Questions on the material >>
(1) Using the article on ISPs and outbound spam below, list the harms that nearly half of the survey respondents said outbound spam causes.
(2) Return the part of the article on ISPs and outbound spam that runs from "The problem of" to "to the ISP.", word for word.

Source text >>
___
For Internet service providers, e-crime is not cheap.

The problem of customers' compromised computers sending spam can dramatically impact an ISP's bottom line, according to a survey by Osterman Research released today: Nearly 40 percent of ISPs had their IP addresses blacklisted by the Real Time Blackhole Lists (RBLs) in the past year. A blacklisted mail server could lead to dropped e-mail -- and an increase in support calls to the ISP.

The outbound spam issue highlighted by the report is one example of the business issues that compromised computers pose for ISPs. One in six providers spends more than USD 100,000 attempting to prevent outbound spam from impacting their business, according to the report, which was funded by e-mail security service CommTouch.

"I haven't found a service provider that does not have at least a couple of people tasked with dealing with outbound spam," says Asaf Greiner, vice president of product for CommTouch. "If you don't deal with outbound spam, you run the risk of having your IPs blocked."

Nearly half of respondents said outbound spam adds to their costs of doing business, wastes time for the IT departments, damages their reputations, and affects their customers' service levels.

The outbound spam problem is just one way Internet service providers are being driven by regulatory and market forces to pay more attention to the security of their customers' networks. Some Internet service providers have already embarked on initiatives to clean the traffic flowing through their systems. ISPs in Australia, for instance, have signed an agreement to notify consumers if a PC is compromised by malicious software. Those ISPs could curtail the compromised computer's bandwidth to slow the spread of harmful code.

In the Netherlands, more than a dozen ISPs have agreed to exchange information about security issues, notify users if their system is compromised, and block traffic from infected systems, essentially quarantining users.
___
Records shown >>
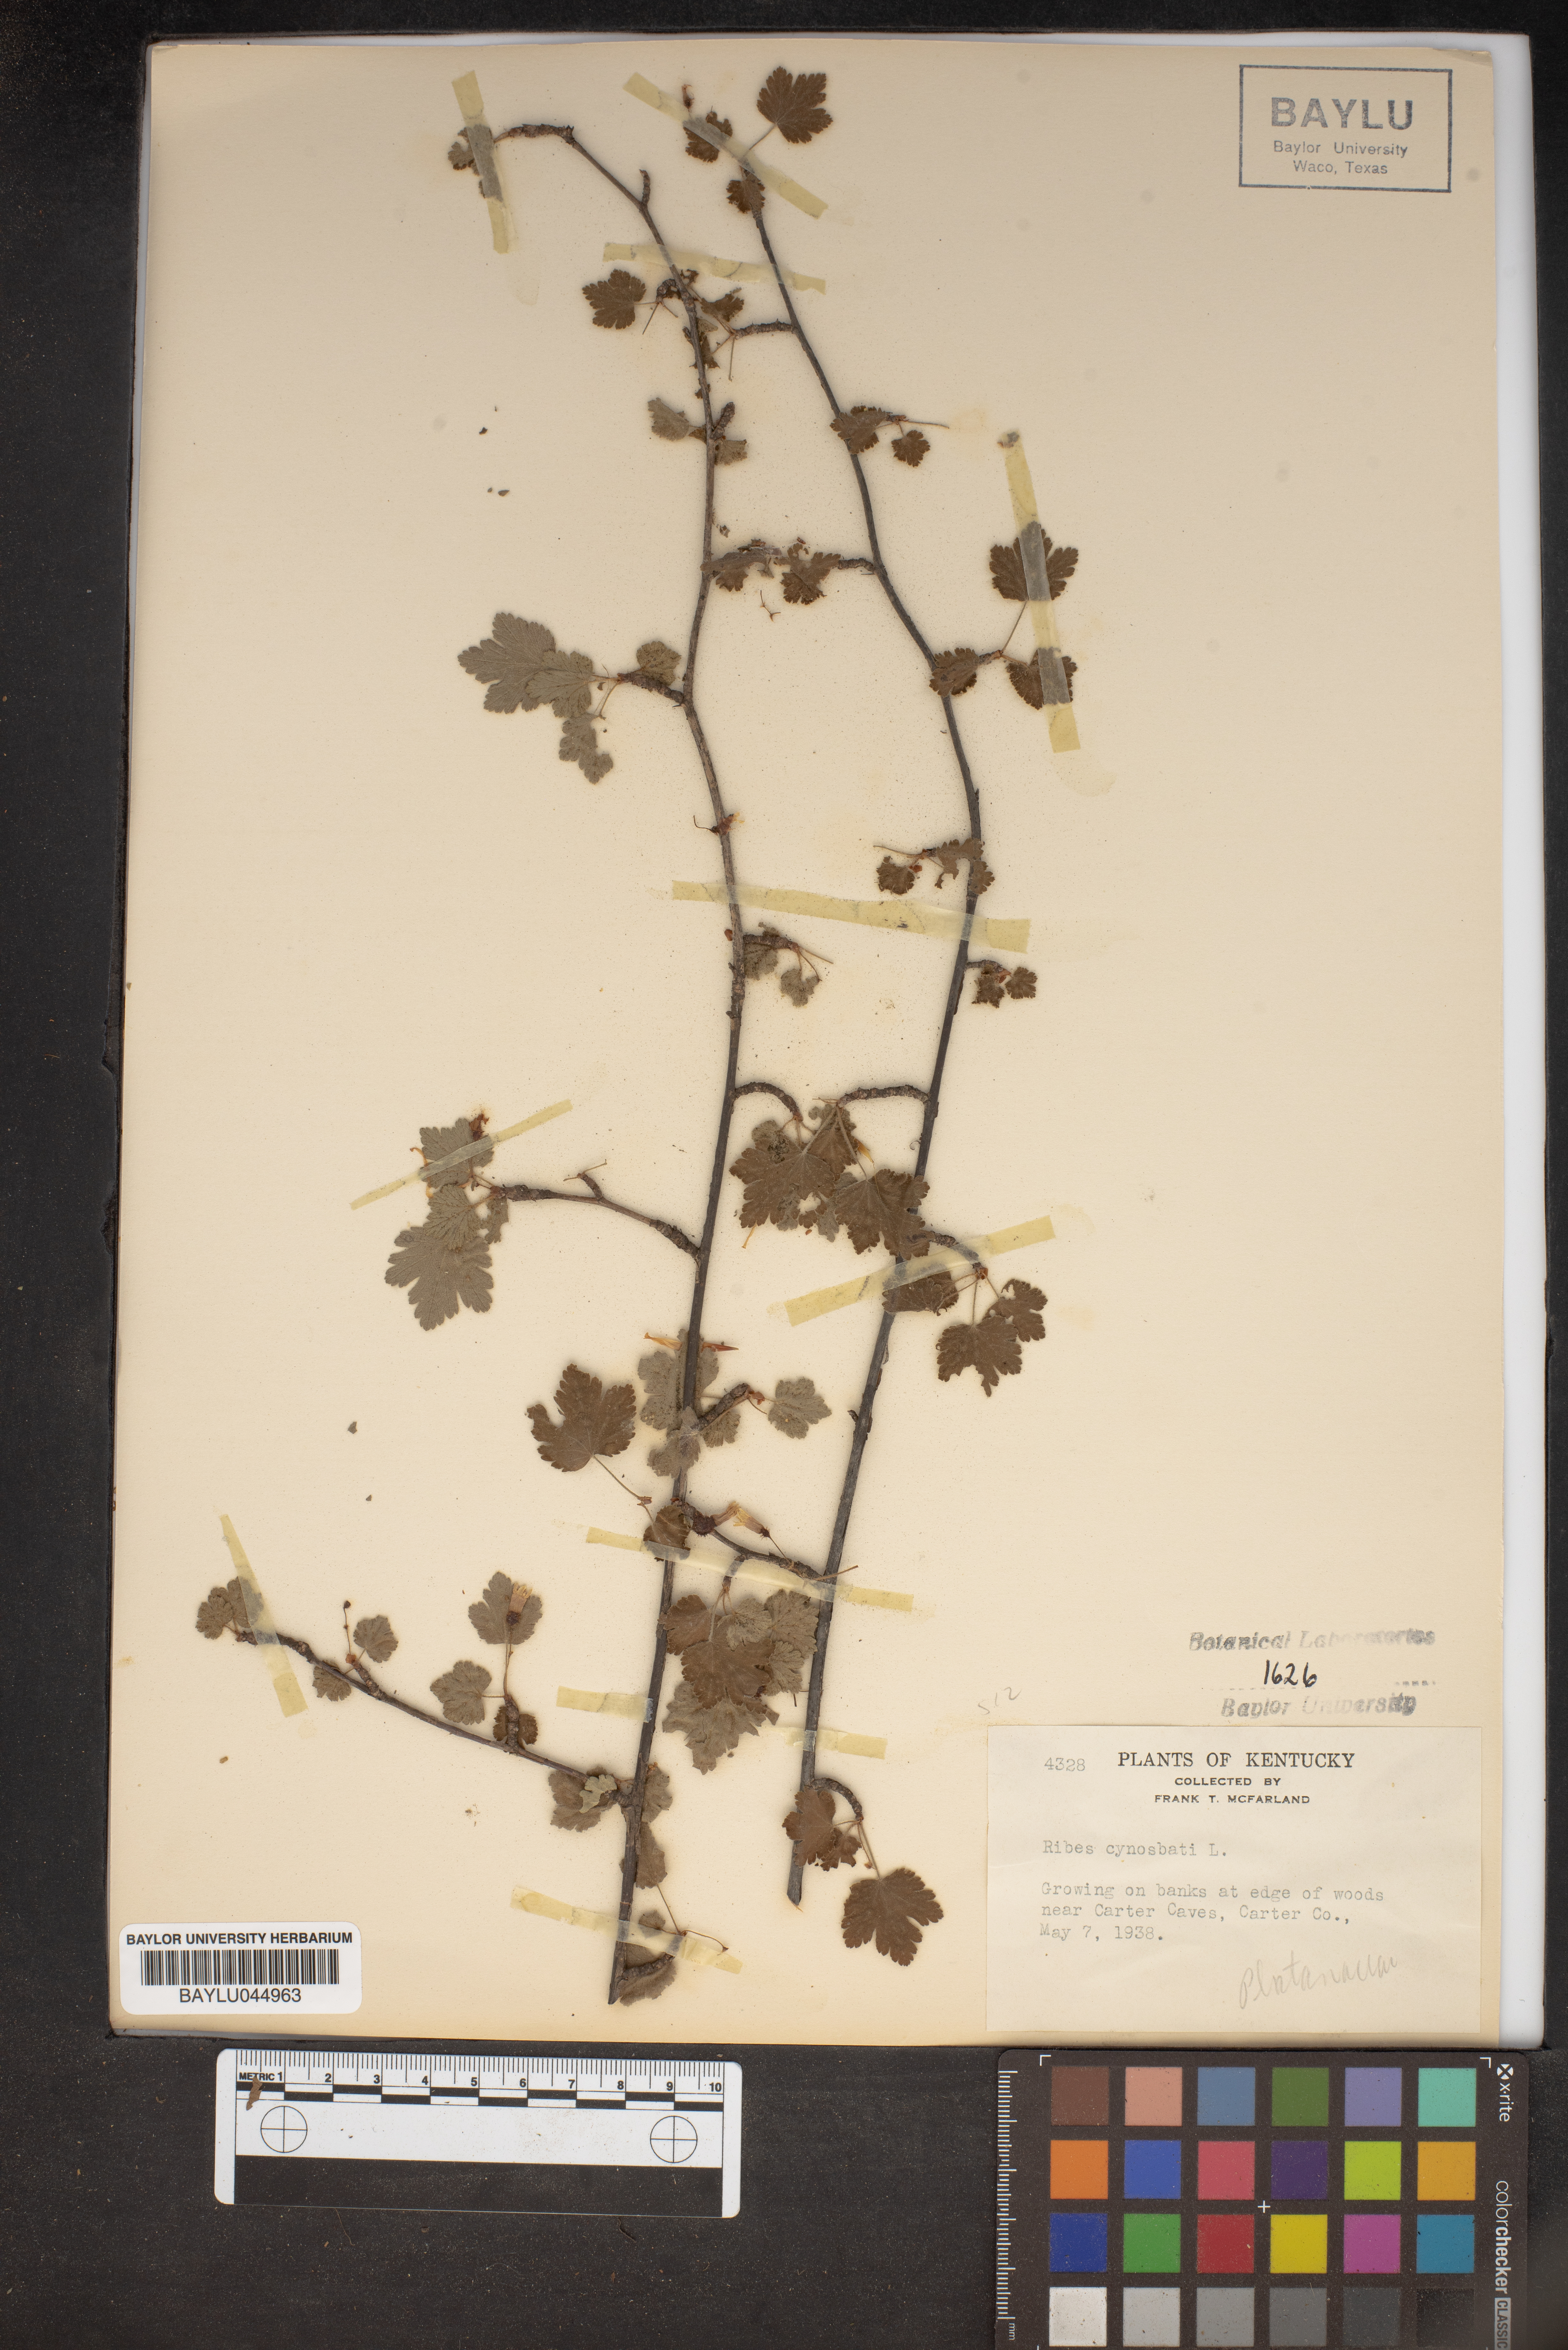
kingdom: Plantae
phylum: Tracheophyta
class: Magnoliopsida
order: Saxifragales
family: Grossulariaceae
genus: Ribes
___
Answers to this exercise >>
(1)
- It adds to their costs of doing business.
- It wastes time for the IT departments.
- It damages their reputations.
- It affects their customers' service levels.

(2)
The problem of customers' compromised computers sending spam can dramatically impact an ISP's bottom line, according to a survey by Osterman Research released today: Nearly 40 percent of ISPs had their IP addresses blacklisted by the Real Time Blackhole Lists (RBLs) in the past year. A blacklisted mail server could lead to dropped e-mail -- and an increase in support calls to the ISP.